We come to realize that Hedwig plans to use her concert to tell us her life story — not only so we can get to know her, but more importantly, so that she can expose her ex-lover, the megastar pop rocker Tommy Gnosis, as a fraud who stole all of her songs and career opportunities. Soon, the concert begins to morph, at times feeling like a confessional booth, a cabaret, or even a stand-up comedy show. We are firmly in Hedwig’s grasp, in a world propelled only by her seductive storytelling, gut-punch sense of humor, and addictive tunes.

Growing up as a young boy in East Berlin, Hedwig (born Hansel) lived a meager life with his single mother after she threw his father out when he sexually abused Hansel. Due to the ascetic and paranoiac lifestyle of the East German regime, Hansel developed an active inner life and found solace in American rock music, especially the balladeering women of folk and the proto-punk and glam counter-culture bands of the 1970s. Hedwig reveals that even as a child, she felt an intangible emptiness inside, a sense that her “other half” was missing. She sings of how this feeling permeated her perspective and ushered in her search for love.

One day, while sunning himself on some rocks after being dismissed from university for radical lectures, Hansel meets an American G.I. named Luther and begins a romantic relationship with him. Luther initially thinks Hansel is a girl, and when it comes time for Luther to return to the States, he wants to marry Hansel and go together. But to do this, Luther and Hansel’s mother force him to undergo gender reassignment surgery. Hansel becomes Hedwig, but the operation on her genitals is botched. Hedwig is left with what she calls her “angry inch.”

Luther abandons Hedwig soon after they arrive in the USA. Alone in the rural Midwest, Hedwig works odd jobs and performs sex work to survive while spending her free time writing songs. She eventually lands a job as a nanny to the children of an Army commander, the eldest son of whom is Tommy. Hedwig and Tommy fall violently in love and begin creating music together; she expands his creative horizons and even gives him his stage name: Tommy Gnosis. But Tommy is a conservative Christian and will not accept Hedwig’s status as a social outsider or her gender journey. He rejects Hedwig and leaves her behind. A bit of time passes, and Tommy Gnosis rises meteorically as a pop idol by watering down the song catalog that Hedwig co-wrote. Finally fed up with being pushed aside and silenced, Hedwig puts together her band The Angry Inch and follows Tommy’s stadium tour around the country, using the tabloids to her advantage to try and take Tommy down and get what is rightfully hers.

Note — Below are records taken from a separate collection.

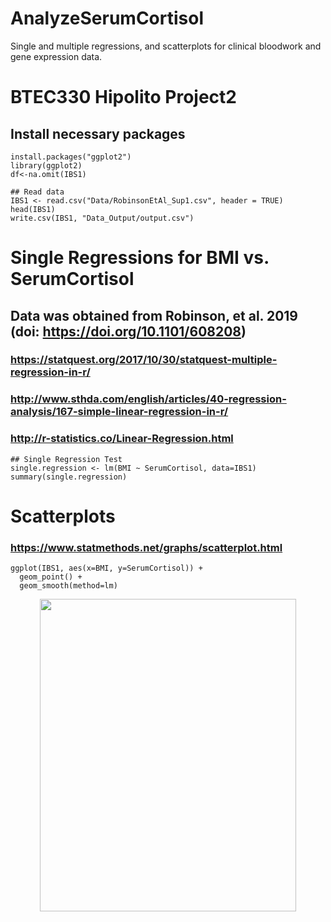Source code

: # AnalyzeSerumCortisol
Single and multiple regressions, and scatterplots for clinical bloodwork and gene expression data.

# BTEC330 Hipolito Project2

## Install necessary packages
```
install.packages("ggplot2")
library(ggplot2)
df<-na.omit(IBS1)

## Read data
IBS1 <- read.csv("Data/RobinsonEtAl_Sup1.csv", header = TRUE)
head(IBS1)
write.csv(IBS1, "Data_Output/output.csv")
```

# Single Regressions for BMI vs. SerumCortisol
## Data was obtained from Robinson, et al. 2019 (doi: https://doi.org/10.1101/608208)
### https://statquest.org/2017/10/30/statquest-multiple-regression-in-r/
### http://www.sthda.com/english/articles/40-regression-analysis/167-simple-linear-regression-in-r/
### http://r-statistics.co/Linear-Regression.html
```
## Single Regression Test
single.regression <- lm(BMI ~ SerumCortisol, data=IBS1)
summary(single.regression)
```

# Scatterplots
### https://www.statmethods.net/graphs/scatterplot.html

```
ggplot(IBS1, aes(x=BMI, y=SerumCortisol)) +
  geom_point() +    
  geom_smooth(method=lm) 
```
<p align="center">
  <img width="410" height="500" src="../master/Images/Rplot02.png">
</p>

But the night we’re present with her, Hedwig comes to a realization that the struggle may not yield the results she desires … and perhaps it’s just time to let go and start over on a new path, even if she’s alone forever. In the poignantly surreal final sequence, Hedwig assumes — and then sheds — Tommy’s stardom before bestowing her own mantle upon Yitzhak, her faithful bandmate and tempestuous lover. As Yitzhak transforms into a new version of Hedwig, Hedwig seems to make peace with her existence. The show ends when she is drawn into a bright light, ascending to a realm of her own, a private place of self-completion, where we may never follow her.